Quindi, pure se non si volesse entrare nel merito delle scelte dell’animale umano, essere che è comunque all’apice della catena alimentare e che potrebbe più o meno arbitrariamente e liberamente scegliere cosa e chi mangiare, e al di là delle implicazioni etiche connesse alle scelte alimentari, l’importante dovrebbe essere quello di cercare di pianificare al meglio la propria alimentazione, di fare diete e scelte alimentari che siano il più sane possibili!

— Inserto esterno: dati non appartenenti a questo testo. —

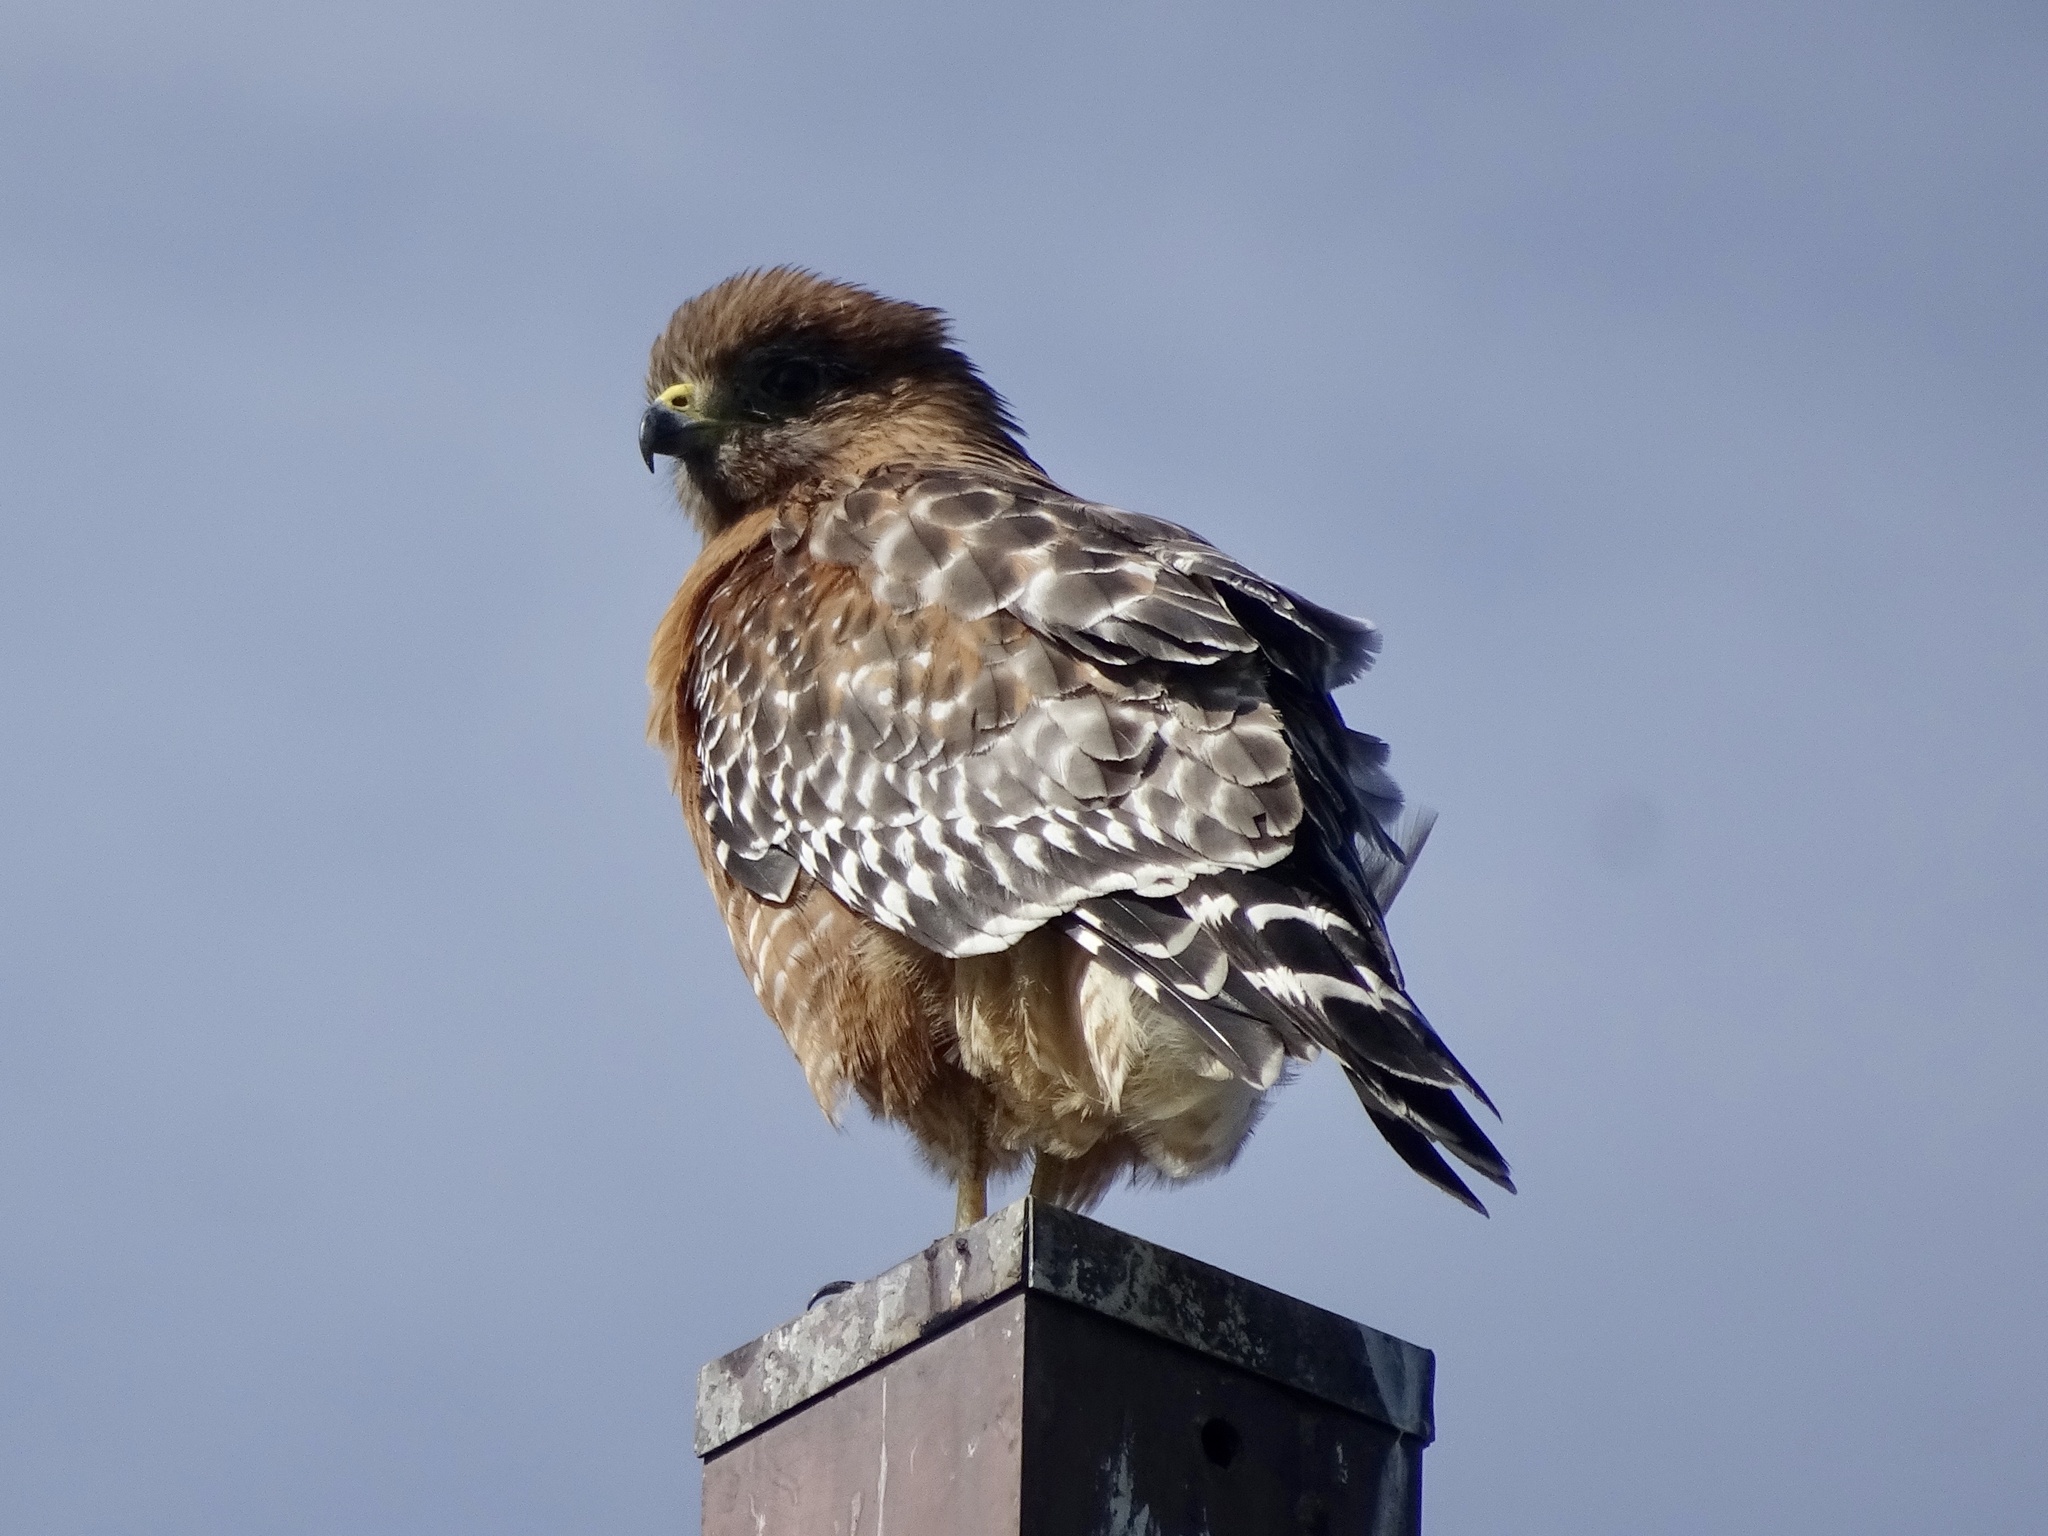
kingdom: Animalia
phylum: Chordata
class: Aves
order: Accipitriformes
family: Accipitridae
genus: Buteo
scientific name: Buteo lineatus
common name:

Nelle società opulente “occidentali”, che devastano l’ambiente e sprecano preziose risorse di popolazioni che muoiono di denutrizione, non manca certo il cibo mentre mi pare che manchino le “basi” dell’educazione alimentare (breve parentesi da millennial e pseudo-boomer: quando andavo alle medie si facevano poche ore nell’intero triennio dedicate all’argomento dell’alimentazione nella materia “Educazione Tecnica”, per esempio. Ho cominciato a capire dei concetti molto basilari riguardo ai macronutrienti solo intorno ai 30 anni!...).


COME SONO DIVENTATO VEGANO? SONO “VEGANO VEGANO” OPPURE, SALVO RARISSIME ECCEZIONI, UN “99% VEGANO MINIMUM-FLEX”?!

Quindi, per farla breve, dopo aver comunicato la mia rinnovata scelta al nutrizionista mangio molti legumi (o pasti preparati con farine di legumi) e assumo integratori per le vitamine del gruppo B e a base di omega (a spanne credo siano degli acidi grassi, ma non sono uno scienziato … comunque li devo prendere!).








Tuttavia in questi due mesi ci sono stati tre esempi di eccezioni “flexitariane” in un regime quasi totalmente vegano (e quindi non come i “flexitariani” che ogni tanto mangiano carne o pesce): un pezzetto di torta di compleanno offertomi (che sarebbe stato maleducato rifiutare nell’ipotetica presenza di alimenti di origine animale) e un frammento di circa 3 centimetri cubi di un panettone con uova e, addirittura, burro (ho avuto modo di leggere gli ingredienti solo sull’etichetta del secondo). Infine talvolta addolcisco il tè con del miele (anche se ho l’abitudine di bere al giorno massimo tre caffè o tisane con caffeina –anche il tè e la mate la contengono- quasi sempre amari)…







Resta infine un dubbio amletico che è anche uno spunto di ricerca, tra l’altro affrontato brevemente nella precedente “puntata”: in una società ideale (e quindi sicuramente non nell’attuale sistema economico che per esempio separa subito i piccoli bovini dalle madri messe perennemente incinta con delle siringhe di sperma) sarebbe possibile mangiare una roba tipo un solo formaggio all’anno o una decina di uova all’anno senza far soffrire altri essere senzienti?!

 


Vegano Deciso MinimumFlexy







L'attuale sistema di produzione di cibi provenienti da animali si traduce in brutali crudeltà verso altre specie viventi (che potrebbero quantomeno essere ridotte), ma anche verso la stessa specie umana: problemi come l'inquinamento, lo sconvolgimento degli ecosistemi e la diffusione di malattie/pandemie riguardano anche gli umani più "egoisti" e "specisti". Questi problemi sono trattati anche in una recente inchiesta di Report (Rai 3) e nel video dell'associazione Animal Equality Italia.